Debra Mendoza, leader of the Carnalismo National Brown Berets of Dallas, was one of the first to come on board. She told teleSUR that as of this year the Brown Berets have had a “solidarity pact” with AIM in Dallas to support each other’s actions. As usual, they provided security, made a speech and reached out to Spanish-language media to “bring both brown people together.”

At stake is the drinking water of people across the country, she said, and future generations that will suffer the cost of scarcity—from reduced access to clean drinking water to the effects of climate change exacerbated by ever more oil produciton. Other Latino groups, such as La Raza Unida, have also expressed support for the Dakota occupation, which has become the latest front for activists previously focused on the Keystone XL Pipeline, the Trans-Pacific Partnership and the Bernie Sanders presidential campaign.

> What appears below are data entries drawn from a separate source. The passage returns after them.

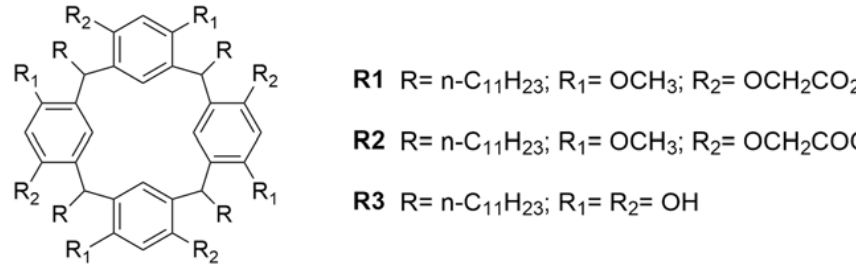
Figure 1. Chemical structure of amphiphilic resorc[4]arenes R1 , R2, and R3 .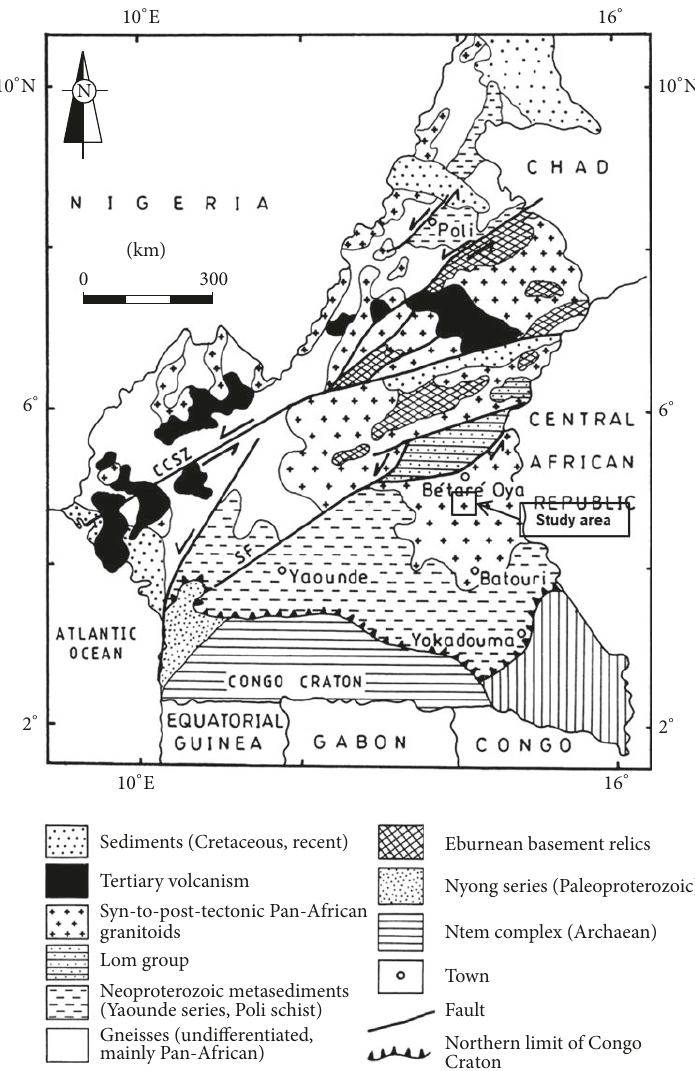
Figure 2: Regional structural setting of Cameroon (reproduced and modified from Suh et al., 2006, under the public domain).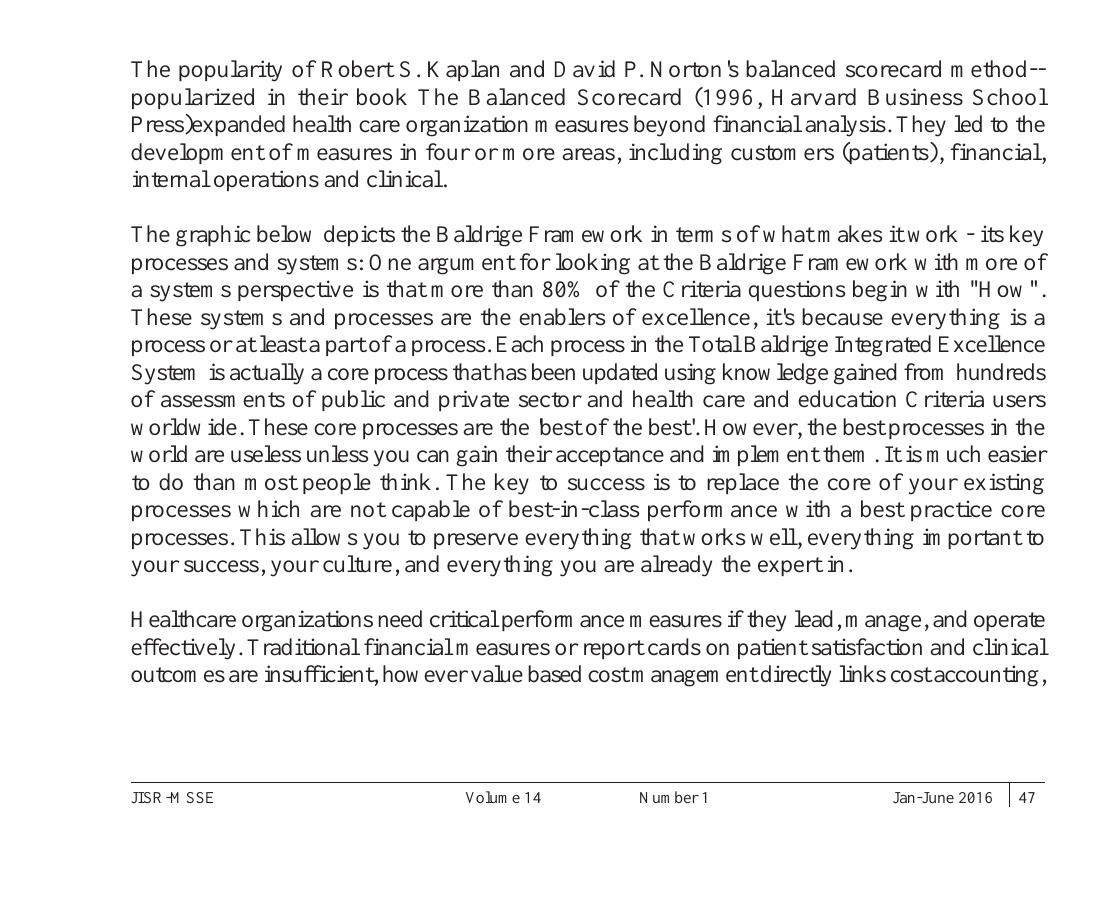
Self Assessment (Baldrige Criteria)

Energy Transfer did not comment on the protest, but BlueHorse said that she did not expect “these big oil corporations, these billionaires” to acknowledge the permanent harm that would happen when—not if—the pipeline bursts.

The company will have many other opportunities to respond: the Red Warrior Camp is organizing two weeks of solidarity protests in cities across the country, starting Saturday. Actions will target key stakeholders in the pipeline, including Citibank and TD Securities, who are financing the project.

The issue goes beyond the Dakotas, said BlueHorse, not only because the Missouri River would carry the contamination downstream, but also because tribes are threatened by pipelines in areas even closer to Dallas. BlueHorse and Mendoza will soon travel to Oklahoma, where they have been invited to support local resistance against another pipeline project. They were also recently contacted by tribes in southern Texas, where Energy Transfer is building the Trans-Pecos Pipeline through treaty land—where Latinos also live, Mendoza noted.

Protests against treaty violations are nothing new. A coal mine in Eagle Pass, Texas, has also attracted Indigenous opposition this year, but wide-scale protests have been limited since media rarely cover the environmental consequences of these projects.

After Friday’s event, though, BlueHorse said her network is bigger than ever.